:: INFORMATION PROVIDED ::

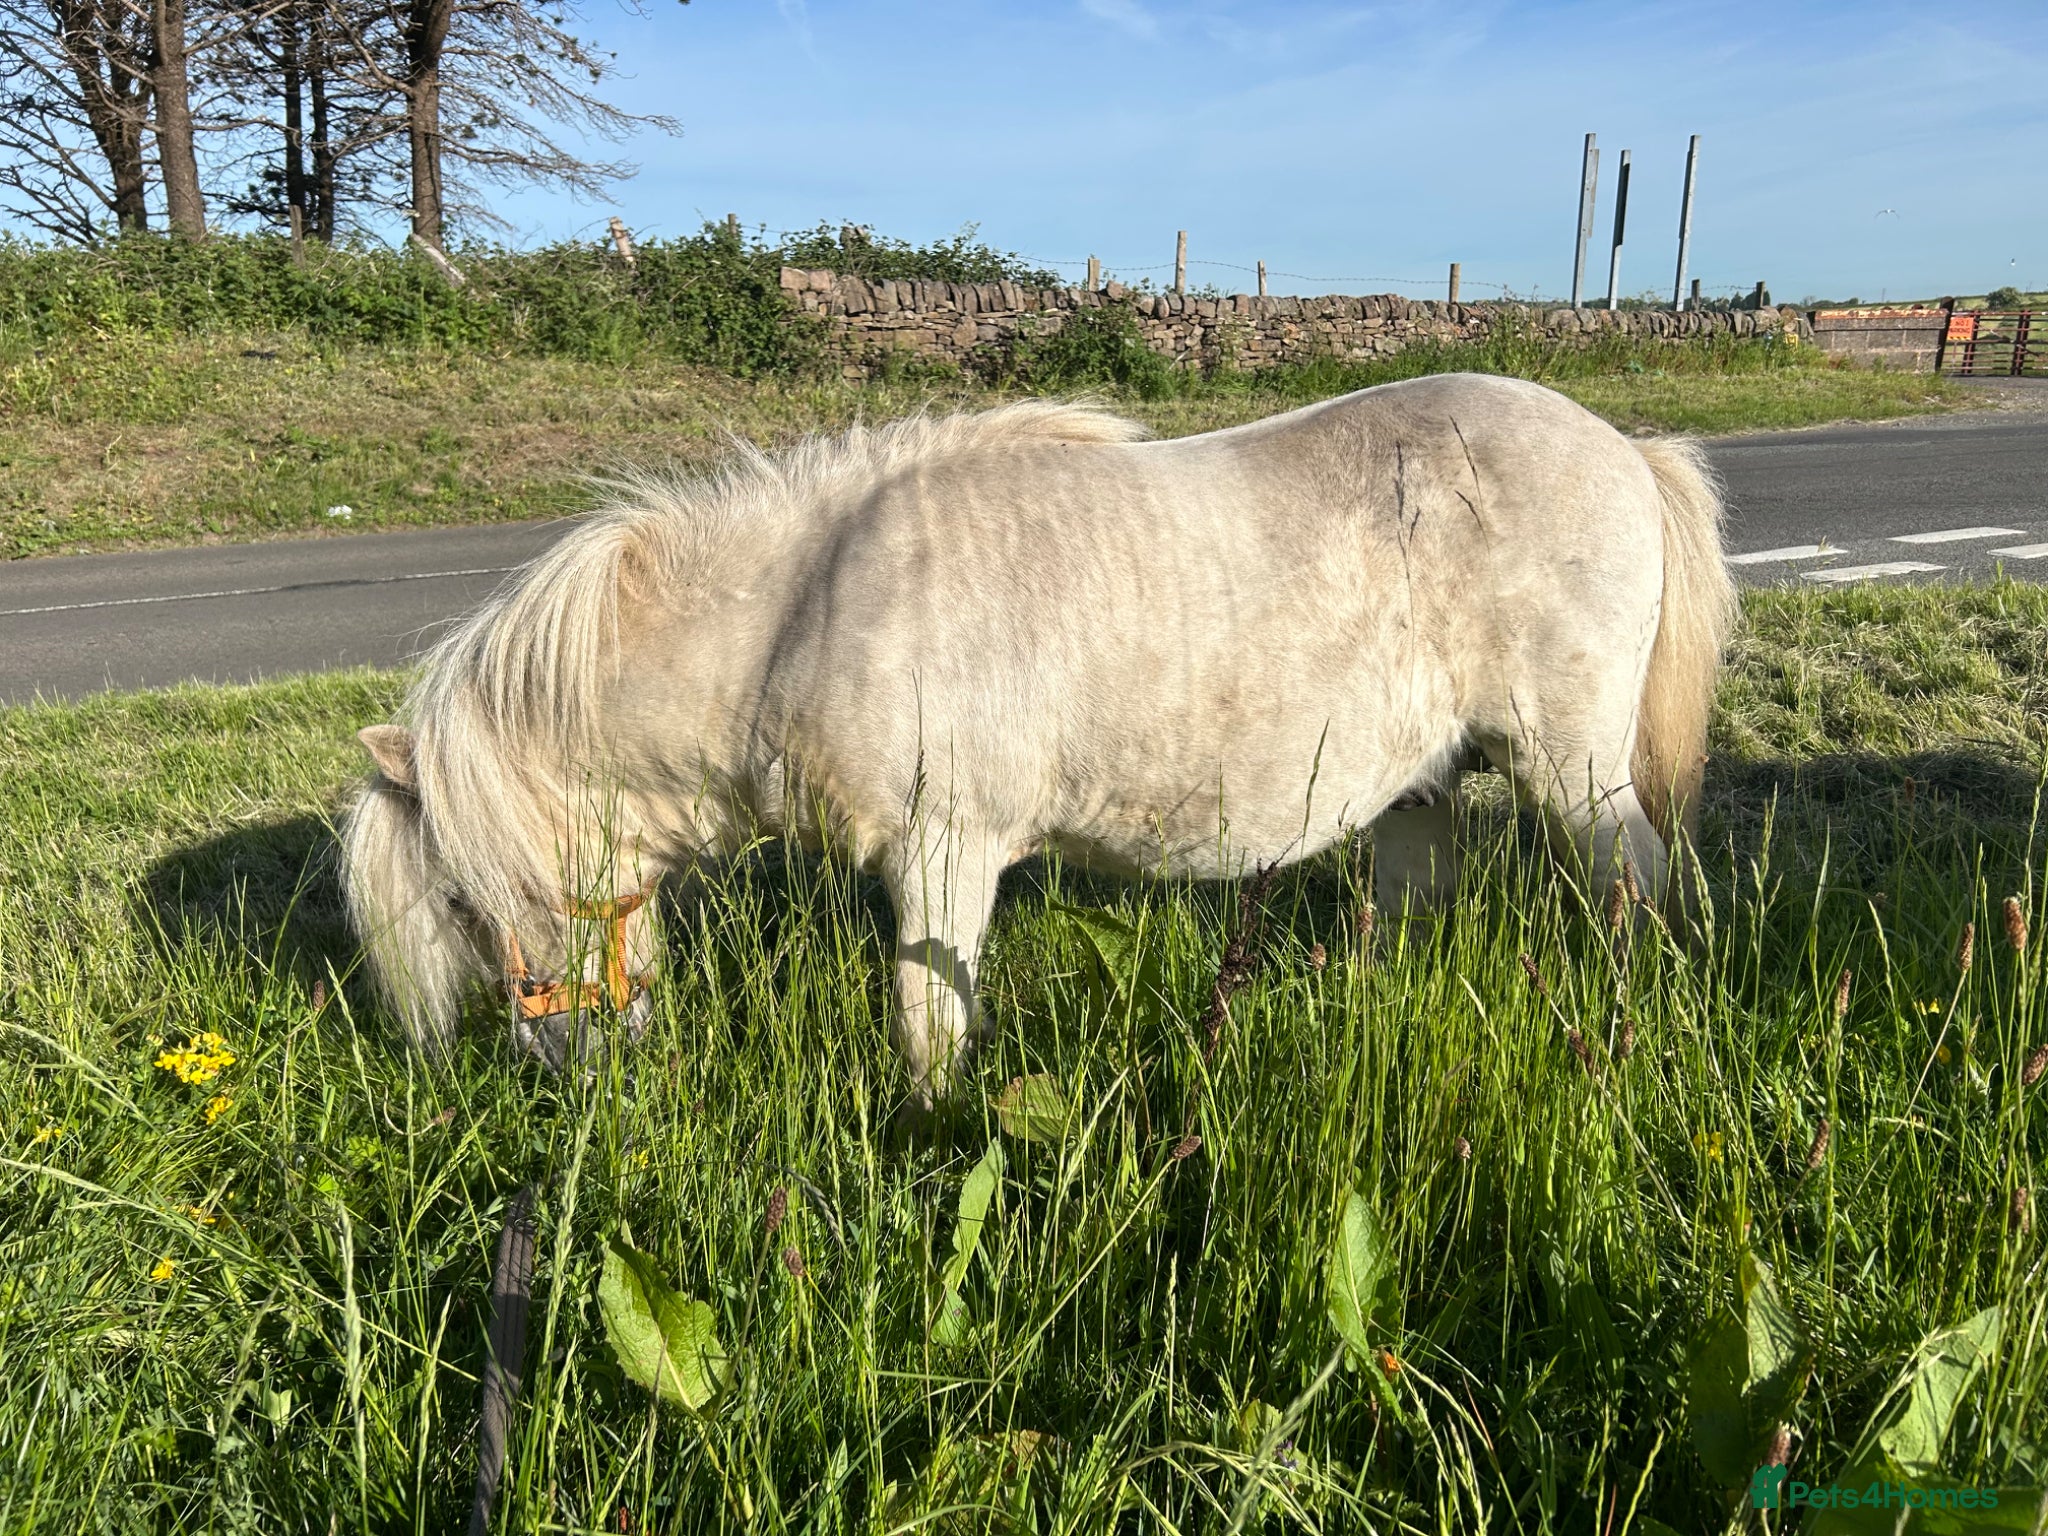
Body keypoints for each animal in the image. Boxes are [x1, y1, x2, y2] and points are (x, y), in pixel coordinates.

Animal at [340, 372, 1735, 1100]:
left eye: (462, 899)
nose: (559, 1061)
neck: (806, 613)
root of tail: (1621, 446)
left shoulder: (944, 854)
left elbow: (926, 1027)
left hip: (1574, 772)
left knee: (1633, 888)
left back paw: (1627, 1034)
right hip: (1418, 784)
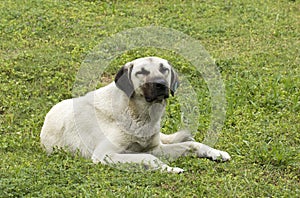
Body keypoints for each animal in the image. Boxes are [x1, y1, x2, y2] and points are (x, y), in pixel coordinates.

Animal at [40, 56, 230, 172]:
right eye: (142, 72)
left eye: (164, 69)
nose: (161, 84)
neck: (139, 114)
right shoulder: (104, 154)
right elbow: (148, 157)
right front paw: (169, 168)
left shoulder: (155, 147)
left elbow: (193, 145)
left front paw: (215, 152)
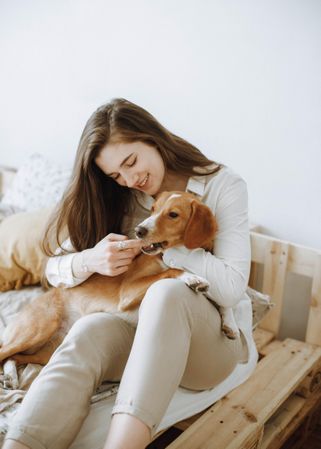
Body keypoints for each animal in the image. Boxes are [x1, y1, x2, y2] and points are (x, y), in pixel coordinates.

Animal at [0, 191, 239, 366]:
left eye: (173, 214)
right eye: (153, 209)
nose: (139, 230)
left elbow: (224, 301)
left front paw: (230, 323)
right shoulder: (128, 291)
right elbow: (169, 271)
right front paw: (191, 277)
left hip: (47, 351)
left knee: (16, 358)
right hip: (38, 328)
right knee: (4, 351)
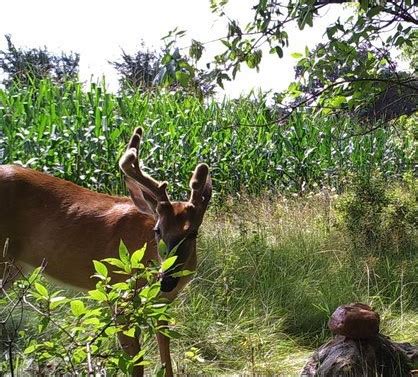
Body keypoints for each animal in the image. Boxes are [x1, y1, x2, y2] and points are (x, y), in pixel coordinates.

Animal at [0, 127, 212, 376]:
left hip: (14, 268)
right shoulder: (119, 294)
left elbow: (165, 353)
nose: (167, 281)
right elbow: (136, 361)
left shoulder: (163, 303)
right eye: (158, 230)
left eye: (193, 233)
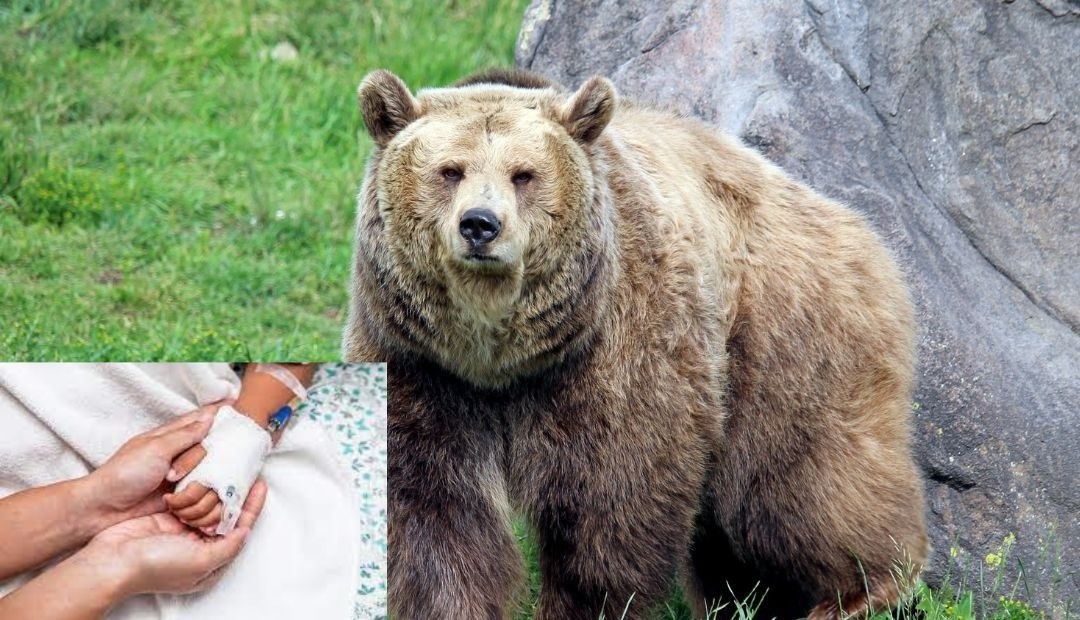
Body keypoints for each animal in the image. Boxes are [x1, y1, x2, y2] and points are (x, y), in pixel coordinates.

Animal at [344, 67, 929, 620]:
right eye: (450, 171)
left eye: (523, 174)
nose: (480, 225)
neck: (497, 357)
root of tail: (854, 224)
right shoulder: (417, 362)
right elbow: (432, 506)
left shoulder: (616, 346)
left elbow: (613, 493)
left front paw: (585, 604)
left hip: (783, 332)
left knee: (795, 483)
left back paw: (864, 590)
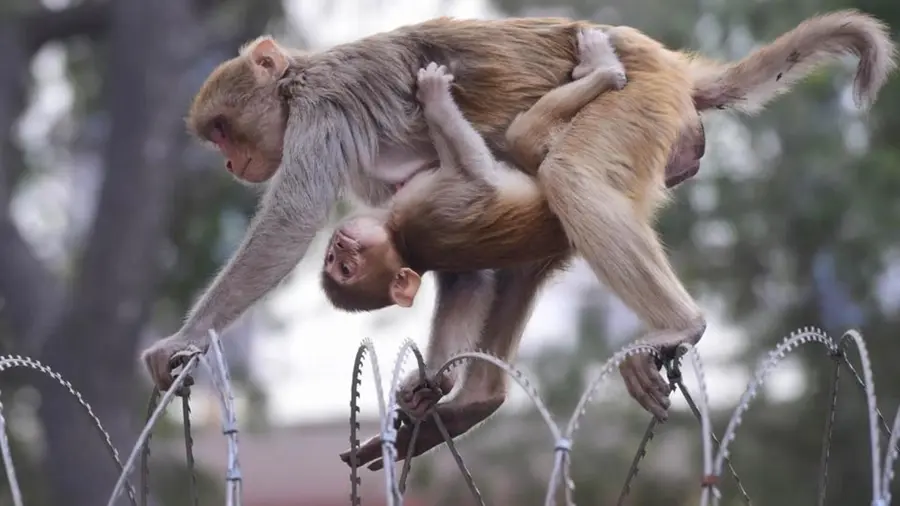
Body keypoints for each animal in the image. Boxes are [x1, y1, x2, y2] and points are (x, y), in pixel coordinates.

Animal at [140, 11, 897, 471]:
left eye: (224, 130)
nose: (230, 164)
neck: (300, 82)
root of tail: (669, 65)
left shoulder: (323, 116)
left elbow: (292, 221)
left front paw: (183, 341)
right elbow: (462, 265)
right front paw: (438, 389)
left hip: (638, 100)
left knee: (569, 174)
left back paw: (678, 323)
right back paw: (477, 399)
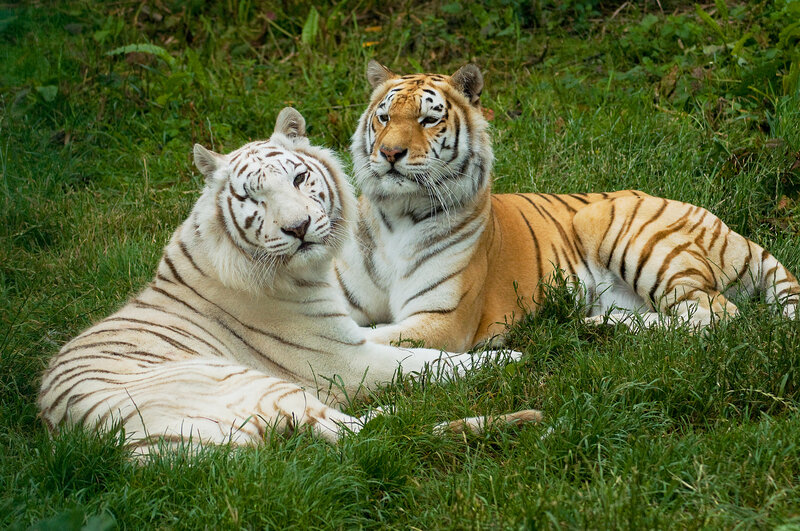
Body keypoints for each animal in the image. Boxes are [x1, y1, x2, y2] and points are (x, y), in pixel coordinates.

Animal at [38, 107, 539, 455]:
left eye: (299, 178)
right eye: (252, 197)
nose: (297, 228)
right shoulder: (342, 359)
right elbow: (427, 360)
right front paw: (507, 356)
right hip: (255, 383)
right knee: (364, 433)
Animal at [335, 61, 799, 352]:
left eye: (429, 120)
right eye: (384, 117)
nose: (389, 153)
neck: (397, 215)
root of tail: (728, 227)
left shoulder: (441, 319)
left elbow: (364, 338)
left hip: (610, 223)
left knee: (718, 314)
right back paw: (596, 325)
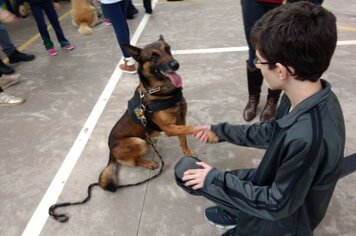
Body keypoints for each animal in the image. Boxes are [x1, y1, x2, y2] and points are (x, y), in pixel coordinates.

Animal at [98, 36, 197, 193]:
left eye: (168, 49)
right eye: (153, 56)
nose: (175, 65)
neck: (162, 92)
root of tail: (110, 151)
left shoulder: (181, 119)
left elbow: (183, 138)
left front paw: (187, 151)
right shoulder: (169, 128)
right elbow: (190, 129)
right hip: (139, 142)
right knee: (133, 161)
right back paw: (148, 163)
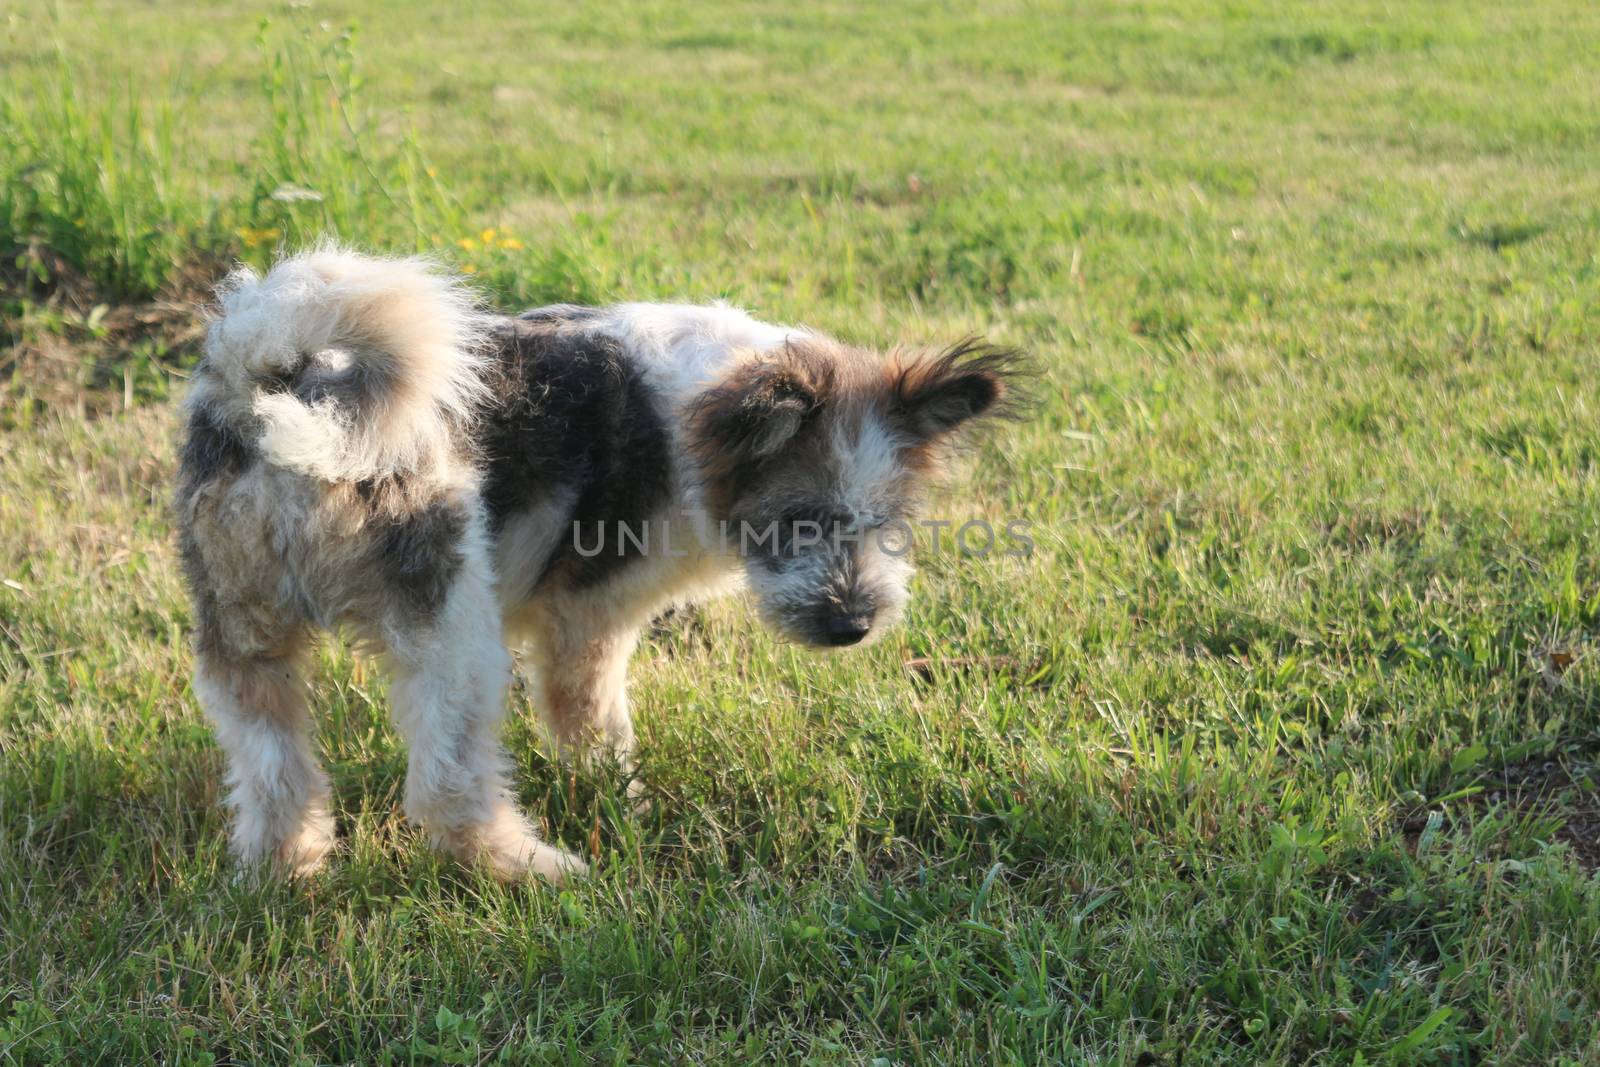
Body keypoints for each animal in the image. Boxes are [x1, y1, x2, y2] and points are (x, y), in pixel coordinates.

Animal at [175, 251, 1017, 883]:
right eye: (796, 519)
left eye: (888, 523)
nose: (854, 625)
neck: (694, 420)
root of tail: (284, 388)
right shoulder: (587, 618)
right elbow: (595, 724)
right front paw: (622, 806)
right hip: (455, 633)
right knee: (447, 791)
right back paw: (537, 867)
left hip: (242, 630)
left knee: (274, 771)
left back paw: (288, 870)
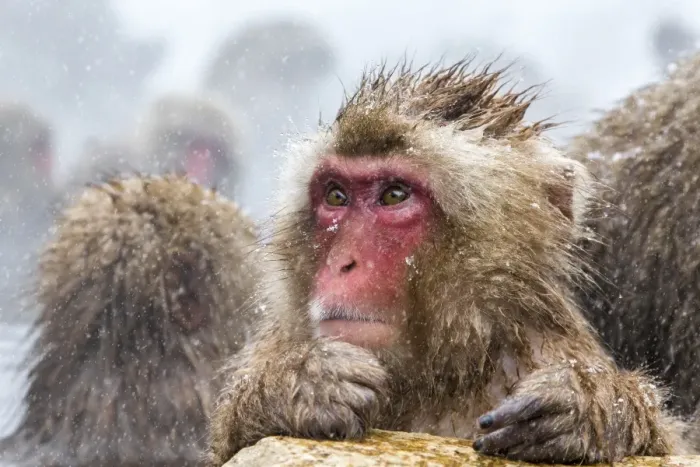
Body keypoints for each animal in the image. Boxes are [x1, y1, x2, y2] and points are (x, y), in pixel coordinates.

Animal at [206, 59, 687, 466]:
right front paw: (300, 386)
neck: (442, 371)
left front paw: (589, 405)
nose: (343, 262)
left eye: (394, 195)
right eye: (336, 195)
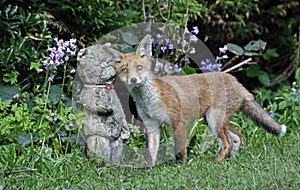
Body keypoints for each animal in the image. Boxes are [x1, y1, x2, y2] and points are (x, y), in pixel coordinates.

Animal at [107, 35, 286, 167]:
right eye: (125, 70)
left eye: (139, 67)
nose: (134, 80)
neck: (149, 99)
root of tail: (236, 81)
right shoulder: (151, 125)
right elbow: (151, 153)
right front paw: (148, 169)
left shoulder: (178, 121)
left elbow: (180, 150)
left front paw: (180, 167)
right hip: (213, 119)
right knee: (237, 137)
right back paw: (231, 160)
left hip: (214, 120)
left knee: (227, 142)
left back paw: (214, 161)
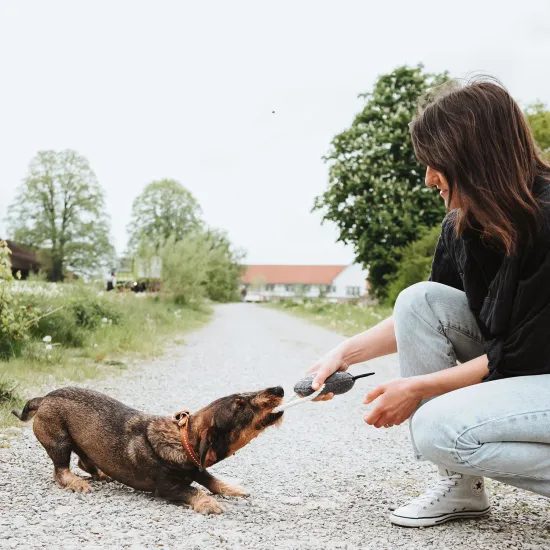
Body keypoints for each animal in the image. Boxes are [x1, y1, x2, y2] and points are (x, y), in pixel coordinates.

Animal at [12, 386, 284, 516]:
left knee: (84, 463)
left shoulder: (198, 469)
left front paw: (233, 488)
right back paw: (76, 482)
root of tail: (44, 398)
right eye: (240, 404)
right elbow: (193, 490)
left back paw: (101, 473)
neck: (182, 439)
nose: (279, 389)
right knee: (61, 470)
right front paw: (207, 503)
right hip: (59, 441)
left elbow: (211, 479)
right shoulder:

:::

Where the line containing "left hip: (242, 630)" appears, begin writing out the lines word for word, and continue through the last line of the data, leaving out pictures.

left hip: (242, 630)
left knee: (274, 771)
left back paw: (288, 870)
Body keypoints for each animal in the image. Boxes are [x1, y1, x2, y2] and points are (x, y), in pixel coordinates.

Animal at [206, 59, 687, 466]:
right front paw: (300, 386)
neck: (442, 371)
left front paw: (589, 405)
nose: (343, 262)
left eye: (394, 195)
right eye: (336, 195)
Body keypoints for each animal in the image. Boxes are [x1, y1, x2, y2] and points are (x, y), in pixel coordinates.

Animal at [107, 35, 286, 167]:
right eye: (125, 70)
left eye: (139, 67)
nose: (134, 80)
neck: (149, 99)
root of tail: (236, 81)
right shoulder: (151, 125)
right elbow: (151, 153)
right front paw: (148, 169)
left shoulder: (178, 121)
left elbow: (180, 150)
left front paw: (180, 167)
right hip: (213, 119)
right knee: (237, 137)
right back paw: (231, 160)
left hip: (214, 120)
left knee: (227, 142)
left back paw: (214, 161)
Body keypoints for each animal in the image. Boxes are [x1, y1, x2, y2] and points are (x, y), in pixel coordinates.

Animal at [12, 386, 284, 516]:
left knee: (84, 463)
left shoulder: (198, 469)
left front paw: (233, 488)
right back paw: (76, 482)
root of tail: (44, 398)
right eye: (240, 404)
right elbow: (193, 490)
left back paw: (101, 473)
neck: (182, 439)
nose: (279, 389)
right knee: (61, 470)
right front paw: (207, 503)
right hip: (59, 441)
left elbow: (211, 479)
right shoulder:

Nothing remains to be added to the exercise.